Task directions. Restate word for word the entries below, starting with the line with "left ear: (537, 147)" and continuing through the line with "right shoulder: (912, 161)". Include both of those lines and no others.

☆ ☆ ☆ ☆

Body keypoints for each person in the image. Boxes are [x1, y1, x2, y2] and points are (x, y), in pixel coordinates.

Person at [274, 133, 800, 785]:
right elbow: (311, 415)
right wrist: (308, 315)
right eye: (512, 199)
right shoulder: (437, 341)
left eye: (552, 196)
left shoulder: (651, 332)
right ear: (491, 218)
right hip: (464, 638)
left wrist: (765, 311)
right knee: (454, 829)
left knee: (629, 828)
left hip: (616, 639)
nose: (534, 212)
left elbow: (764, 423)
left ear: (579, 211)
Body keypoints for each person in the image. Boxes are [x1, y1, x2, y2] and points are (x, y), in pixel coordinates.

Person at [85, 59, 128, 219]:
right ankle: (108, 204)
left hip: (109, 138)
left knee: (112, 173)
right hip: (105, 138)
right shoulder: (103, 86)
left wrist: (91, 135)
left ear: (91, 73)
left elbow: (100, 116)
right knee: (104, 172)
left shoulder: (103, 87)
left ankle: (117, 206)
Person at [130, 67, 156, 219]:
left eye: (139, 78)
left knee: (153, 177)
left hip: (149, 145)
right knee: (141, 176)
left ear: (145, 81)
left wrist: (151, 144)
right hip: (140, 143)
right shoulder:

☆ ☆ ☆ ☆

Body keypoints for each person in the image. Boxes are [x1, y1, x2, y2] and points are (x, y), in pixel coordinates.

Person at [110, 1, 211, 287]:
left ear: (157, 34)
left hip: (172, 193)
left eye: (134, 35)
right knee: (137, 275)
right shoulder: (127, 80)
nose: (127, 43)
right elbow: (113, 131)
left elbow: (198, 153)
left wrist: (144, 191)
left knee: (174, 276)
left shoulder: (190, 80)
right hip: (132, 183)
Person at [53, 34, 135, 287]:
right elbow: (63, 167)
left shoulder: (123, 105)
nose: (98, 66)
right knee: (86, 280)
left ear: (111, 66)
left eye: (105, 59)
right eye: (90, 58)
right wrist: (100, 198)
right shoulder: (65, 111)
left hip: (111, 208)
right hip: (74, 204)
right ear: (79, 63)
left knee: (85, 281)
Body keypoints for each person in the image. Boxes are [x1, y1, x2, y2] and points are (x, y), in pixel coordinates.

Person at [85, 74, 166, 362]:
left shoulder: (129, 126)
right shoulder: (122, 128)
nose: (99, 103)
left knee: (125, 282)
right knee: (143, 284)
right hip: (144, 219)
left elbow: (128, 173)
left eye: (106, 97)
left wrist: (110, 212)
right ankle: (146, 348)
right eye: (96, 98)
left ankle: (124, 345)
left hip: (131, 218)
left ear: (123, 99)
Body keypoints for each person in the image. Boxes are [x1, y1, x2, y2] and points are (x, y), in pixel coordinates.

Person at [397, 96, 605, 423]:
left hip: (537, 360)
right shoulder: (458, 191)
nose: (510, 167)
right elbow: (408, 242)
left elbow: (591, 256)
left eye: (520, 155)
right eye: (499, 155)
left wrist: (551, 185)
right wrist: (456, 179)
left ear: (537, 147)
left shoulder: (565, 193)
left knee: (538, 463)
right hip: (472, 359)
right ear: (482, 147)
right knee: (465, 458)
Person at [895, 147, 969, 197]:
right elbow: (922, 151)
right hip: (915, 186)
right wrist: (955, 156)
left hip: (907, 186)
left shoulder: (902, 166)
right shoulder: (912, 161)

☆ ☆ ☆ ☆

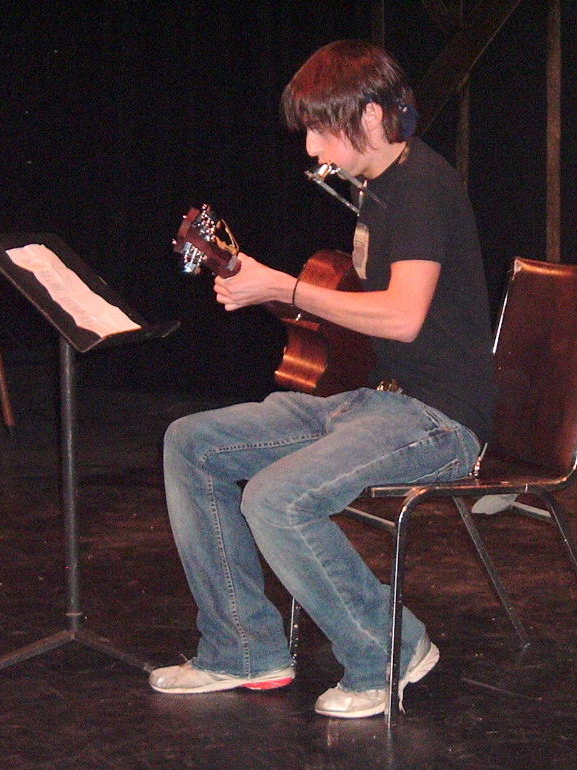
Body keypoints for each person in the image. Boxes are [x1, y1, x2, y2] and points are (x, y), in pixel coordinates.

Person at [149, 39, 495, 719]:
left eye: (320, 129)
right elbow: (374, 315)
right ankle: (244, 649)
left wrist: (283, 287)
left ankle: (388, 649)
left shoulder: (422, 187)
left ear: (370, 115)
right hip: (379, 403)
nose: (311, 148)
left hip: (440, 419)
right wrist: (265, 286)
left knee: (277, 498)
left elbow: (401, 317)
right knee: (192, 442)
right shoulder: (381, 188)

☆ ☆ ☆ ☆

Solution.
left ear: (537, 147)
left shoulder: (565, 193)
left knee: (538, 463)
right hip: (472, 359)
right ear: (482, 147)
right knee: (465, 458)
Person at [895, 147, 969, 197]:
right elbow: (922, 151)
right hip: (915, 186)
right wrist: (955, 156)
left hip: (907, 186)
left shoulder: (902, 166)
right shoulder: (912, 161)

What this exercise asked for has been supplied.